Rewrite the text of the records below, replacing every instance of "серебра" with "золота" and keeping everything else the same. Leave the pictures out.

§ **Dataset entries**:
________________________________________

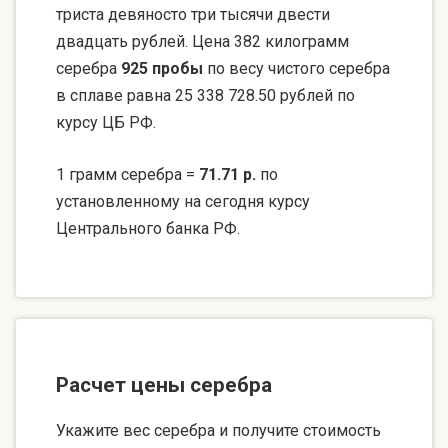
триста девяносто три тысячи двести
двадцать рублей. Цена 382 килограмм
серебра
925 пробы
по весу чистого серебра
в сплаве равна 25 338 728.50 рублей по
курсу ЦБ РФ.
1 грамм серебра =
71.71 р.
по
установленному на сегодня курсу
Центрального банка РФ.
Расчет цены серебра
Укажите вес серебра и получите стоимость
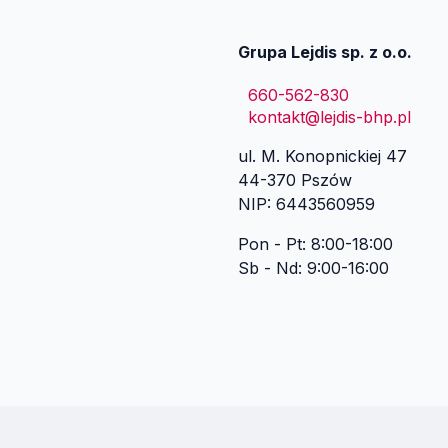
Grupa Lejdis sp. z o.o.
660-562-830
kontakt@lejdis-bhp.pl
ul. M. Konopnickiej 47
44-370 Pszów
NIP: 6443560959
Pon - Pt: 8:00-18:00
Sb - Nd: 9:00-16:00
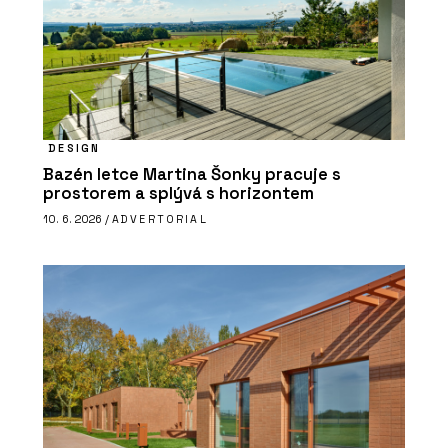
DESIGN
Bazén letce Martina Šonky pracuje s
prostorem a splývá s horizontem
10. 6. 2026 /
ADVERTORIAL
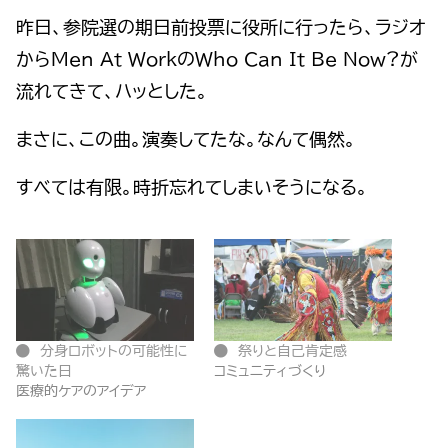
昨日、参院選の期日前投票に役所に行ったら、ラジオ
からMen At WorkのWho Can It Be Now?が
流れてきて、ハッとした。
まさに、この曲。演奏してたな。なんて偶然。
すべては有限。時折忘れてしまいそうになる。
分身ロボットの可能性に
祭りと自己肯定感
驚いた日
コミュニティづくり
医療的ケアのアイデア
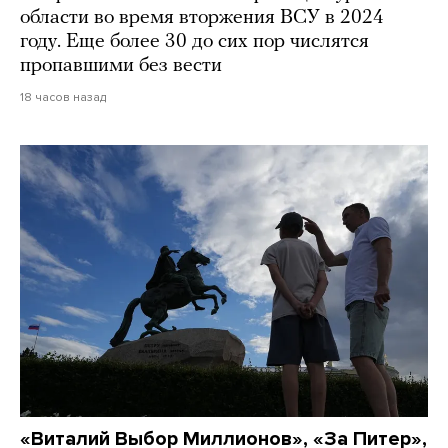
области во время вторжения ВСУ в 2024
году. Еще более 30 до сих пор числятся
пропавшими без вести
18 часов назад
«Виталий Выбор Миллионов», «За Питер»,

________________________________________

§ **Exercise solution**:
триста девяносто три тысячи двести
двадцать рублей. Цена 382 килограмм
золота
925 пробы
по весу чистого золота
в сплаве равна 25 338 728.50 рублей по
курсу ЦБ РФ.
1 грамм золота =
71.71 р.
по
установленному на сегодня курсу
Центрального банка РФ.
Расчет цены золота
Укажите вес золота и получите стоимость
Grupa Lejdis sp. z o.o.
660-562-830
kontakt@lejdis-bhp.pl
ul. M. Konopnickiej 47
44-370 Pszów
NIP: 6443560959
Pon - Pt: 8:00-18:00
Sb - Nd: 9:00-16:00
DESIGN
Bazén letce Martina Šonky pracuje s
prostorem a splývá s horizontem
10. 6. 2026 /
ADVERTORIAL
昨日、参院選の期日前投票に役所に行ったら、ラジオ
からMen At WorkのWho Can It Be Now?が
流れてきて、ハッとした。
まさに、この曲。演奏してたな。なんて偶然。
すべては有限。時折忘れてしまいそうになる。
分身ロボットの可能性に
祭りと自己肯定感
驚いた日
コミュニティづくり
医療的ケアのアイデア
области во время вторжения ВСУ в 2024
году. Еще более 30 до сих пор числятся
пропавшими без вести
18 часов назад
«Виталий Выбор Миллионов», «За Питер»,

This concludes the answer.